> [Task to carry out] Please return every line of the records that contains the word "help".

(The data Opens)

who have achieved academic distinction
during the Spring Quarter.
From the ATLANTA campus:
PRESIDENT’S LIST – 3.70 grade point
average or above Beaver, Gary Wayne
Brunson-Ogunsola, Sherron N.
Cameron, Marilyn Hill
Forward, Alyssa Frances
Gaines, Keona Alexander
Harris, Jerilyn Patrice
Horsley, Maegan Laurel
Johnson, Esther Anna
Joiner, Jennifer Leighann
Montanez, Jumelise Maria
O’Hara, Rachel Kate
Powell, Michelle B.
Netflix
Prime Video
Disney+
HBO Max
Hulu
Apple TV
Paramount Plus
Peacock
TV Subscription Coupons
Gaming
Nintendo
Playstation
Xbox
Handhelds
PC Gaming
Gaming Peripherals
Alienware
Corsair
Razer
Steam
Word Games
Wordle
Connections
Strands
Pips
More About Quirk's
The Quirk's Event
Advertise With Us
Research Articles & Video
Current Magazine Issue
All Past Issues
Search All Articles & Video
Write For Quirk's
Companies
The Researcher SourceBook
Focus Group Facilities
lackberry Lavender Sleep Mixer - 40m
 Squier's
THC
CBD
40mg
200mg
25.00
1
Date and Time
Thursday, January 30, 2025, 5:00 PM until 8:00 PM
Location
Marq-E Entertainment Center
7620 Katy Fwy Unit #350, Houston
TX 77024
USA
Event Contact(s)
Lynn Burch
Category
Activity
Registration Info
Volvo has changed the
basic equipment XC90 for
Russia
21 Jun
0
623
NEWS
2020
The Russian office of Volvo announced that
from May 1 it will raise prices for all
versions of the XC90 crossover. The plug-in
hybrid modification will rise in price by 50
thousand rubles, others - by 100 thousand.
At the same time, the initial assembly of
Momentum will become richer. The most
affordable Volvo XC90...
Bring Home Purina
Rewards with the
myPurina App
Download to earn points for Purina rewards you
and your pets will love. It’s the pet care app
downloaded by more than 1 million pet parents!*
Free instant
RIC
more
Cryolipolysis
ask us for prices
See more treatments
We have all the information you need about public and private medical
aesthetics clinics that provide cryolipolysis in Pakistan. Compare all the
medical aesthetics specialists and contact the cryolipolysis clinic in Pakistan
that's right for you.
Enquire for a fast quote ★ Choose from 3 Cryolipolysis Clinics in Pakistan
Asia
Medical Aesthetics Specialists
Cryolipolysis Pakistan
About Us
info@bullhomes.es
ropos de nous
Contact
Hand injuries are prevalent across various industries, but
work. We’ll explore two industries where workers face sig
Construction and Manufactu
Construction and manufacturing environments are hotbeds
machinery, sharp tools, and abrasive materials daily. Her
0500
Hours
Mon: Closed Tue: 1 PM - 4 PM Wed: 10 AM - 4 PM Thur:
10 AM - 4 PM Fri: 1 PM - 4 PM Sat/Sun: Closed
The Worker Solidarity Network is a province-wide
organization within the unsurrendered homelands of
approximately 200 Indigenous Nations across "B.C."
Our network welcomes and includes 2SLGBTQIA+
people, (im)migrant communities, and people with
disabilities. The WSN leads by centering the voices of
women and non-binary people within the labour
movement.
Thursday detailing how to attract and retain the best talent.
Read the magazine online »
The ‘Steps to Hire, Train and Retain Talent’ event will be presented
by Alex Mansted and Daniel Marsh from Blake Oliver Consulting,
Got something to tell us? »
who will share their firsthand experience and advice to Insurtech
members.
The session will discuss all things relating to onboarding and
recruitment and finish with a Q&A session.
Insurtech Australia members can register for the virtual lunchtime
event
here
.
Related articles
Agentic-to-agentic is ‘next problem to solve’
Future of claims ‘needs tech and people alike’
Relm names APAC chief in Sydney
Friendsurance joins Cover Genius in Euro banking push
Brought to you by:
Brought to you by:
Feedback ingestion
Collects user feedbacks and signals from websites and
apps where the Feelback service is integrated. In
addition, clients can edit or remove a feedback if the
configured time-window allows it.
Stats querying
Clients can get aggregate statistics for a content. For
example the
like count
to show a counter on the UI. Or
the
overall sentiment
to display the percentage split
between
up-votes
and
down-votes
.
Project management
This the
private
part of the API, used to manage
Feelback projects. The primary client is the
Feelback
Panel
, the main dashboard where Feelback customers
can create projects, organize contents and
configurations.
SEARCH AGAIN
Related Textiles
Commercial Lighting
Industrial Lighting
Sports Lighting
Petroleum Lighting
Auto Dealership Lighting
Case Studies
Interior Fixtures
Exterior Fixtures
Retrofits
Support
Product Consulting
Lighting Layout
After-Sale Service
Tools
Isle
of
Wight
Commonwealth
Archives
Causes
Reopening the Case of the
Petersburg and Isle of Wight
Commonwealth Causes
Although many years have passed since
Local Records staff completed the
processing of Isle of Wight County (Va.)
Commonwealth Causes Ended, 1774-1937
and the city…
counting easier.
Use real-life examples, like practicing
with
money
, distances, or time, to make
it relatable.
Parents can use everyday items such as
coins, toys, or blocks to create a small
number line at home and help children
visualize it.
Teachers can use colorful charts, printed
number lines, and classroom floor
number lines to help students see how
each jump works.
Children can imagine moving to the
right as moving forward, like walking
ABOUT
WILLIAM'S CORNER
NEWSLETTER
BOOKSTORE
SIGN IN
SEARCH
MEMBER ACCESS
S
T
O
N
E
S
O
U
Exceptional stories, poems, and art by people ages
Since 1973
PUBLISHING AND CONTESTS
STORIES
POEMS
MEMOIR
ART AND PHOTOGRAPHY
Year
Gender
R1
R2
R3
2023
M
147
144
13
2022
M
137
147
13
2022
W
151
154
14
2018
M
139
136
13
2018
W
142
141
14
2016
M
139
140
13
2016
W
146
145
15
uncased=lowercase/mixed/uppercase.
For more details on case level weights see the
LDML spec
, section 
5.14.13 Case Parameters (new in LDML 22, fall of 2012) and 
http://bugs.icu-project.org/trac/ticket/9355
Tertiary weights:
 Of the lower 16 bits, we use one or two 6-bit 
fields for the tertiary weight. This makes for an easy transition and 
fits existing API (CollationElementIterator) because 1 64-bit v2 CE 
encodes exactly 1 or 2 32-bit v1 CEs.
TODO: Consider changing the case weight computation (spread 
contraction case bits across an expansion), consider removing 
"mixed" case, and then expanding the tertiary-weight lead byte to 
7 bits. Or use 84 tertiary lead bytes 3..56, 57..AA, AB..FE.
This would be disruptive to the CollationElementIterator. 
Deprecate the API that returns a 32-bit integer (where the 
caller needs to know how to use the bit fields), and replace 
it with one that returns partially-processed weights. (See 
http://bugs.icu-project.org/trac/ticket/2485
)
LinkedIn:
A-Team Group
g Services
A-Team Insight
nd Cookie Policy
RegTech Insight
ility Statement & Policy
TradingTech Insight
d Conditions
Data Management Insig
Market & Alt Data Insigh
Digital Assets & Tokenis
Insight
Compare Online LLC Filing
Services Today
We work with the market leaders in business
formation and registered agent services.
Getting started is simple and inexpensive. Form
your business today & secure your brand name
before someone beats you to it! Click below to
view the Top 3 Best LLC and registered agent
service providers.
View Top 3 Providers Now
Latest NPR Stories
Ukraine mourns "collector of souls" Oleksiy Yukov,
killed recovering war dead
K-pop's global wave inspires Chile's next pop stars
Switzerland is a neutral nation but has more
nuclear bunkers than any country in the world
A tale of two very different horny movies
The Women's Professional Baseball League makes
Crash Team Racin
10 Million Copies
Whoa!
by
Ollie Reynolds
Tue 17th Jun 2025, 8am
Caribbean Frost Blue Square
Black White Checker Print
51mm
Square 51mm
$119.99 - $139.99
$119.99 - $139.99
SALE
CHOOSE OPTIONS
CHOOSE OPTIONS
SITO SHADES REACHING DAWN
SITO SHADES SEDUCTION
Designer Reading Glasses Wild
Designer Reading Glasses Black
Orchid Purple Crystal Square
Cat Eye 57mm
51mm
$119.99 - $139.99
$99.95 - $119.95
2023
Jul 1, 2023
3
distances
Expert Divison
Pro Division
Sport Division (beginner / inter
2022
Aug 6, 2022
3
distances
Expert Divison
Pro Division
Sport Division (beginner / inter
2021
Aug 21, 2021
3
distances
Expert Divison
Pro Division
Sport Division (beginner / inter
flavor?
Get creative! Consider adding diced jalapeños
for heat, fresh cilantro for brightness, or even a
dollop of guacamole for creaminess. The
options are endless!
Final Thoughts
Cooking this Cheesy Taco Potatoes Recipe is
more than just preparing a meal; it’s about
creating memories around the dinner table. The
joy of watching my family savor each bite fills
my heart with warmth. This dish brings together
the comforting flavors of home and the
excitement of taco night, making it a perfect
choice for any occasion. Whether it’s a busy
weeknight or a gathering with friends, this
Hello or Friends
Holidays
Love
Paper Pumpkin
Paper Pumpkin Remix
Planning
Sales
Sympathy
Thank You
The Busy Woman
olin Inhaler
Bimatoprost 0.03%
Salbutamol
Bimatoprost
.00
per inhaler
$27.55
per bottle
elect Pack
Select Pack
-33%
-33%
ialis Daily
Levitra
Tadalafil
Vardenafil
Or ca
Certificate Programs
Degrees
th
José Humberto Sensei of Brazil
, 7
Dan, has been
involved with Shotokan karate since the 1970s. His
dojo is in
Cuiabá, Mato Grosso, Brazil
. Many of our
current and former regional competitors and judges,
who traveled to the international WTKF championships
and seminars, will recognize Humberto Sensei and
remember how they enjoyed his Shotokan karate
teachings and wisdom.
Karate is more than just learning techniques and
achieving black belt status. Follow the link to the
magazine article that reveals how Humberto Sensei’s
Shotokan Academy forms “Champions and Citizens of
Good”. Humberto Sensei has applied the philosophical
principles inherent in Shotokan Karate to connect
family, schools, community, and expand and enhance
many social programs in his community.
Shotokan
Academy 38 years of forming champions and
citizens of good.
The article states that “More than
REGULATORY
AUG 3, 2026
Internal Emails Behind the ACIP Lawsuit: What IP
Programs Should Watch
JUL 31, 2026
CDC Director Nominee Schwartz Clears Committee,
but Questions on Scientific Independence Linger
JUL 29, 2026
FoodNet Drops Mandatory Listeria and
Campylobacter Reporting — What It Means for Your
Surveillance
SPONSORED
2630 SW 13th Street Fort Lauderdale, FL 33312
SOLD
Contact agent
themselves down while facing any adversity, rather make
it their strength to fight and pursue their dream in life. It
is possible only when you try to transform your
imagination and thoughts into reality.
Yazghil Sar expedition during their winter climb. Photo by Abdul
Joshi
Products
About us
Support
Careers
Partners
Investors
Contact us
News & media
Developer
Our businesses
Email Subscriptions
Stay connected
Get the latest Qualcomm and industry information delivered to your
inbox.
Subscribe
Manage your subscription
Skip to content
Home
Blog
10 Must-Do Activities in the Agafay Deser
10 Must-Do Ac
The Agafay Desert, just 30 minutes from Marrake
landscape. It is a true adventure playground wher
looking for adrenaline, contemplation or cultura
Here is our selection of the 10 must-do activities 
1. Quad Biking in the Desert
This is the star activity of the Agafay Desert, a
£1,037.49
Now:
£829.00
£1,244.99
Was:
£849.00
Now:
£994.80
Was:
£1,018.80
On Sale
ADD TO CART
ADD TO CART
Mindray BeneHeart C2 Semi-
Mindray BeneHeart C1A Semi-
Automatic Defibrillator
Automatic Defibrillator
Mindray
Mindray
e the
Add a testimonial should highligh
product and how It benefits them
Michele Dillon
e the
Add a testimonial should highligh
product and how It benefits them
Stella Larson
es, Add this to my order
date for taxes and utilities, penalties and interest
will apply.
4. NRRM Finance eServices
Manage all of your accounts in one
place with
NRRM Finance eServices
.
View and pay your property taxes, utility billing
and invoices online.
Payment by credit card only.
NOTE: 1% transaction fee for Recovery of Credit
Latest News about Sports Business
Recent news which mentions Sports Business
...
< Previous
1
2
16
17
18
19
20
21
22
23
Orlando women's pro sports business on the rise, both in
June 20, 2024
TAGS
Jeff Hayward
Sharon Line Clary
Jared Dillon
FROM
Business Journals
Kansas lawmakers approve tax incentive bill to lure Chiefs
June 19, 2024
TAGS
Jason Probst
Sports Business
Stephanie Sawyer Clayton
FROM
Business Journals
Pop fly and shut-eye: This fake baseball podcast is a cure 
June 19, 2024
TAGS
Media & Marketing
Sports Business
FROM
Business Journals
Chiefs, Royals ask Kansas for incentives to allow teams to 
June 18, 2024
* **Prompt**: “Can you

(The data Closes)

> [Exercise output]
number line at home and help children
number lines to help students see how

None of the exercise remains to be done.